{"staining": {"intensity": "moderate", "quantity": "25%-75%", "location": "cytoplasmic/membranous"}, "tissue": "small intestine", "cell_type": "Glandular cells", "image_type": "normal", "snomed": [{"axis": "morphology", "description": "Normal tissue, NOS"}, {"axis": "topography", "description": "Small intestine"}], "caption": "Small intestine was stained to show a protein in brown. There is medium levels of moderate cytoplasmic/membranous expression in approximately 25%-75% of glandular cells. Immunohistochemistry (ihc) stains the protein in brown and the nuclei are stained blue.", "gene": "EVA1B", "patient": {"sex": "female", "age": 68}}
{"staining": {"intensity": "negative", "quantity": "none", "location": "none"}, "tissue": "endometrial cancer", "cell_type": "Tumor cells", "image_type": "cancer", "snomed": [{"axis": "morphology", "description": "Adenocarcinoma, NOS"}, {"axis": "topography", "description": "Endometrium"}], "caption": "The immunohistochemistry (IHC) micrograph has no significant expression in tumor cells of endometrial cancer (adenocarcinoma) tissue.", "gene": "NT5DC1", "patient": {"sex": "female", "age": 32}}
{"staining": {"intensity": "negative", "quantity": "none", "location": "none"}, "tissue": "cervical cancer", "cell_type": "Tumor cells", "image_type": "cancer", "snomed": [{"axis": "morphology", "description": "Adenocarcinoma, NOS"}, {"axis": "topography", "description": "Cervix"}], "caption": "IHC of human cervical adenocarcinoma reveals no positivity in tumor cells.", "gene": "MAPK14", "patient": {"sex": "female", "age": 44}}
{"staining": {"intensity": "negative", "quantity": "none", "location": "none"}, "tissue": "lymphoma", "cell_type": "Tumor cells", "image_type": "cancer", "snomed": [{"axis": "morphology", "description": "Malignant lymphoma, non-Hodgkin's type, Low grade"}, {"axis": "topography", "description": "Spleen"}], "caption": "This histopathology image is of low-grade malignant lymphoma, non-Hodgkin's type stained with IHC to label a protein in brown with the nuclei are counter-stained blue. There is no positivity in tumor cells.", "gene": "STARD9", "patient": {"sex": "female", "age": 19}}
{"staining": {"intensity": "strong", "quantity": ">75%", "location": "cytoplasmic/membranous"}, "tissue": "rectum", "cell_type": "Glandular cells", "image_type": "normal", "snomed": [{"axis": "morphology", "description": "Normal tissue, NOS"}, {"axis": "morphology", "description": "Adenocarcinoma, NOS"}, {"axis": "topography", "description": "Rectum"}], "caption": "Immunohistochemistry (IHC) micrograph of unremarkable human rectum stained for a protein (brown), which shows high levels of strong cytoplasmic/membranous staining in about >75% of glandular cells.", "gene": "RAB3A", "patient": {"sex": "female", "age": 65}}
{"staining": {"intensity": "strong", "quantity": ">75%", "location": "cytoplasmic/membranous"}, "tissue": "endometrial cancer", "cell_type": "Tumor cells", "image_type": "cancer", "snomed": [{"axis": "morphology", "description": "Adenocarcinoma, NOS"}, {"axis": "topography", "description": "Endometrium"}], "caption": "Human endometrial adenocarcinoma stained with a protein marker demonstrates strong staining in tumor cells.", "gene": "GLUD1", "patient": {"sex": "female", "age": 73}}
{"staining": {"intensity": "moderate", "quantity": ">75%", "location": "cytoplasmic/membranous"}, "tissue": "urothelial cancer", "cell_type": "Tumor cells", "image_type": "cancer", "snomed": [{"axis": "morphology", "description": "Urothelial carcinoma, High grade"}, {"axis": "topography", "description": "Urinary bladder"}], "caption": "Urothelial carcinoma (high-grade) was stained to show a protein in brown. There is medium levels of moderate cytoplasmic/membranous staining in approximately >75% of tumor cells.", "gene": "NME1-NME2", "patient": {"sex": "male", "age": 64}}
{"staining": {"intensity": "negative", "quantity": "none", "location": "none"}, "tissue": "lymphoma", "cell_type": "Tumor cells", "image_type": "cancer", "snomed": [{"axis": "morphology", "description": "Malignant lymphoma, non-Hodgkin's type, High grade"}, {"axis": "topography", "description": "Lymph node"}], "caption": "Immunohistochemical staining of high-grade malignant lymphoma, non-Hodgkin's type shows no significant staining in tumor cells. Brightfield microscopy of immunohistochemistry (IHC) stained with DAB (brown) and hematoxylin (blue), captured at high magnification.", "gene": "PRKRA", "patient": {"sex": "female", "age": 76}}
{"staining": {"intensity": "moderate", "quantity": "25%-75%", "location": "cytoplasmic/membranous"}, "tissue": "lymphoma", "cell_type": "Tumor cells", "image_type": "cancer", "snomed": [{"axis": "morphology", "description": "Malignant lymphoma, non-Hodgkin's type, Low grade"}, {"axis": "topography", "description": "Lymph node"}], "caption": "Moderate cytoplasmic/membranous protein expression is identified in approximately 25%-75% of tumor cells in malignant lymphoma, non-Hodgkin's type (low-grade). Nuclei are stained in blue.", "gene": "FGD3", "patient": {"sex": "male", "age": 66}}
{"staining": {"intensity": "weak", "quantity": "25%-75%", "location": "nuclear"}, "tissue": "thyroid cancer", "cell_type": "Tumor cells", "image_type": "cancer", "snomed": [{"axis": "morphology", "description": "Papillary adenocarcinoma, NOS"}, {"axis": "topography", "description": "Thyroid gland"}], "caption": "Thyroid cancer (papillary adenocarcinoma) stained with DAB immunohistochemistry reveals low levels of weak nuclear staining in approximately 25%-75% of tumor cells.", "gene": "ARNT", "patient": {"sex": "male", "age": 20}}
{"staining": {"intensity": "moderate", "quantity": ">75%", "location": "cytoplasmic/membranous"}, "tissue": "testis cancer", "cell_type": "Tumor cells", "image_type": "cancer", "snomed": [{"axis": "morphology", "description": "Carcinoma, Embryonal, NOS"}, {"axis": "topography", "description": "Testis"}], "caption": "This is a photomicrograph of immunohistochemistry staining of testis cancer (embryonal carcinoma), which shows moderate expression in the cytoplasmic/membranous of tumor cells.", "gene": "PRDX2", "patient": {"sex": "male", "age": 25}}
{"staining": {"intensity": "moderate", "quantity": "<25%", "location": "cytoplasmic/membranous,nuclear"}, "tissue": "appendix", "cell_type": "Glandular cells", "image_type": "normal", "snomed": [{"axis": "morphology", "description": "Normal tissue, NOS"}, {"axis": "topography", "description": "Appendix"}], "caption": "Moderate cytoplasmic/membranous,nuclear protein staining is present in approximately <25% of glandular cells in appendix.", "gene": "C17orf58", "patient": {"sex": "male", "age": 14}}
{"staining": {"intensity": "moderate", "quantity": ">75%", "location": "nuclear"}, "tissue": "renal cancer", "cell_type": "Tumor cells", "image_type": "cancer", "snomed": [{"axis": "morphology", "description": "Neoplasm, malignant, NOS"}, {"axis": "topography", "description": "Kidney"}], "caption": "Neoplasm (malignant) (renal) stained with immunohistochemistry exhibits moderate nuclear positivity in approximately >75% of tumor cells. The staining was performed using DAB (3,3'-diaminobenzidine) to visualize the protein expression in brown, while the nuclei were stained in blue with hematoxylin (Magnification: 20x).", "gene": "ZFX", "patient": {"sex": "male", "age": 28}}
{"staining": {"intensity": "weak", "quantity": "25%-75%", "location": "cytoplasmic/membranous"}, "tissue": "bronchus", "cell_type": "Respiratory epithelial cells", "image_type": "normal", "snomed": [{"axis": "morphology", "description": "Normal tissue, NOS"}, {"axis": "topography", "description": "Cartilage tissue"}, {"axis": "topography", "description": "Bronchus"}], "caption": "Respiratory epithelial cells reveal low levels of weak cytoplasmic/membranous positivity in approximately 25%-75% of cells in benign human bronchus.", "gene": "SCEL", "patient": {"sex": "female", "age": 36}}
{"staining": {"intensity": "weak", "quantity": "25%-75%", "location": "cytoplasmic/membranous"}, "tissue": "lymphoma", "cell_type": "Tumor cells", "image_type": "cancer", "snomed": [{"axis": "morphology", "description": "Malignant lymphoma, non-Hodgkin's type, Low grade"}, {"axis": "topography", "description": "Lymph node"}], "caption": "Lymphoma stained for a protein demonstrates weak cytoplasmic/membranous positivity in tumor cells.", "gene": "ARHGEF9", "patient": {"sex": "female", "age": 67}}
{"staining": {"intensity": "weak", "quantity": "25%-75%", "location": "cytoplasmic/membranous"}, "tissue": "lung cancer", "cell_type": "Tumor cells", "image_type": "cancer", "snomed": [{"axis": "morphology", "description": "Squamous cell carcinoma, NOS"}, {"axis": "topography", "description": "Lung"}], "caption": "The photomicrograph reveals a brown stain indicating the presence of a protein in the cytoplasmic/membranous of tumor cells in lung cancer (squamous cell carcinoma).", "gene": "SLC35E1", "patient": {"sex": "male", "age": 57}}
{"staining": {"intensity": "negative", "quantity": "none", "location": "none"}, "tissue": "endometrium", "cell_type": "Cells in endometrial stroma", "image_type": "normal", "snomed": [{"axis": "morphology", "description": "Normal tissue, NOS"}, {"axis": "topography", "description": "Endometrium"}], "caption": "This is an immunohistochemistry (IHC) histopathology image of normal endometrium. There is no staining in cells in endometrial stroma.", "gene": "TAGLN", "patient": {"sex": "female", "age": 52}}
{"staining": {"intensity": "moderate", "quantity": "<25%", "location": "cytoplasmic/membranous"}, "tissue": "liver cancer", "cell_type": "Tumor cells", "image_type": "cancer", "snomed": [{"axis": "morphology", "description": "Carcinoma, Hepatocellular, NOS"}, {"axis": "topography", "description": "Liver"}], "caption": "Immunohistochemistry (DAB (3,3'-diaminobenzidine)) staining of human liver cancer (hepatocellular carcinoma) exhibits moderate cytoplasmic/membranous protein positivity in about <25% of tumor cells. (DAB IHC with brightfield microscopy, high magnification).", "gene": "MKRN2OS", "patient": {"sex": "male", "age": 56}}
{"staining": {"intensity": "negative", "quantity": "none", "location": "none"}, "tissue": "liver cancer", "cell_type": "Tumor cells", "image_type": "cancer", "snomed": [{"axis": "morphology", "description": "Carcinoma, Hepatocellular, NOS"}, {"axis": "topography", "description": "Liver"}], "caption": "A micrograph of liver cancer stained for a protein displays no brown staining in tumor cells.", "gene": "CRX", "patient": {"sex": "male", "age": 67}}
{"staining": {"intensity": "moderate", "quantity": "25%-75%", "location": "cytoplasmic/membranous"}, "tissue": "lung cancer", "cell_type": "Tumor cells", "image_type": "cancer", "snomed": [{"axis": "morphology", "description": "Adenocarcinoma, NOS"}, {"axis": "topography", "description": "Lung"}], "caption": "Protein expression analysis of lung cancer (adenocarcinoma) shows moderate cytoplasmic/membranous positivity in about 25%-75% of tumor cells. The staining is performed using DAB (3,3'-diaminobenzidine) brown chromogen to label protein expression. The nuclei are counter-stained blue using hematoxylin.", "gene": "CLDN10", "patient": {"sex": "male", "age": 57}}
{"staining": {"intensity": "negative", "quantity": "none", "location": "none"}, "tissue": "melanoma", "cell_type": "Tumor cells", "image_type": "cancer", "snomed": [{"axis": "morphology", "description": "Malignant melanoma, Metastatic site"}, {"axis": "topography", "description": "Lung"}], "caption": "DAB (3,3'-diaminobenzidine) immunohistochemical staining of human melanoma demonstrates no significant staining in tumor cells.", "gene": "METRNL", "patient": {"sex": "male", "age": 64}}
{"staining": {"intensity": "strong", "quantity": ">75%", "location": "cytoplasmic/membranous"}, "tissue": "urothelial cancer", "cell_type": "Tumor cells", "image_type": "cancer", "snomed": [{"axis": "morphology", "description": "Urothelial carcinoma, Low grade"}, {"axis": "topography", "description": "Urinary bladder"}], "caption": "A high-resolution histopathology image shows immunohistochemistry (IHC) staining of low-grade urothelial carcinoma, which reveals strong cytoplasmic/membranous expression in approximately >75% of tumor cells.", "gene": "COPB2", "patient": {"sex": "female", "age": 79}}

━━━━━━

Your task is to restate, word for word, only those lines above that fall between the line holding "histopathology image is" and the line holding "(IHC) micrograph of", inclusive.

{"staining": {"intensity": "negative", "quantity": "none", "location": "none"}, "tissue": "lymphoma", "cell_type": "Tumor cells", "image_type": "cancer", "snomed": [{"axis": "morphology", "description": "Malignant lymphoma, non-Hodgkin's type, Low grade"}, {"axis": "topography", "description": "Spleen"}], "caption": "This histopathology image is of low-grade malignant lymphoma, non-Hodgkin's type stained with IHC to label a protein in brown with the nuclei are counter-stained blue. There is no positivity in tumor cells.", "gene": "STARD9", "patient": {"sex": "female", "age": 19}}
{"staining": {"intensity": "strong", "quantity": ">75%", "location": "cytoplasmic/membranous"}, "tissue": "rectum", "cell_type": "Glandular cells", "image_type": "normal", "snomed": [{"axis": "morphology", "description": "Normal tissue, NOS"}, {"axis": "morphology", "description": "Adenocarcinoma, NOS"}, {"axis": "topography", "description": "Rectum"}], "caption": "Immunohistochemistry (IHC) micrograph of unremarkable human rectum stained for a protein (brown), which shows high levels of strong cytoplasmic/membranous staining in about >75% of glandular cells.", "gene": "RAB3A", "patient": {"sex": "female", "age": 65}}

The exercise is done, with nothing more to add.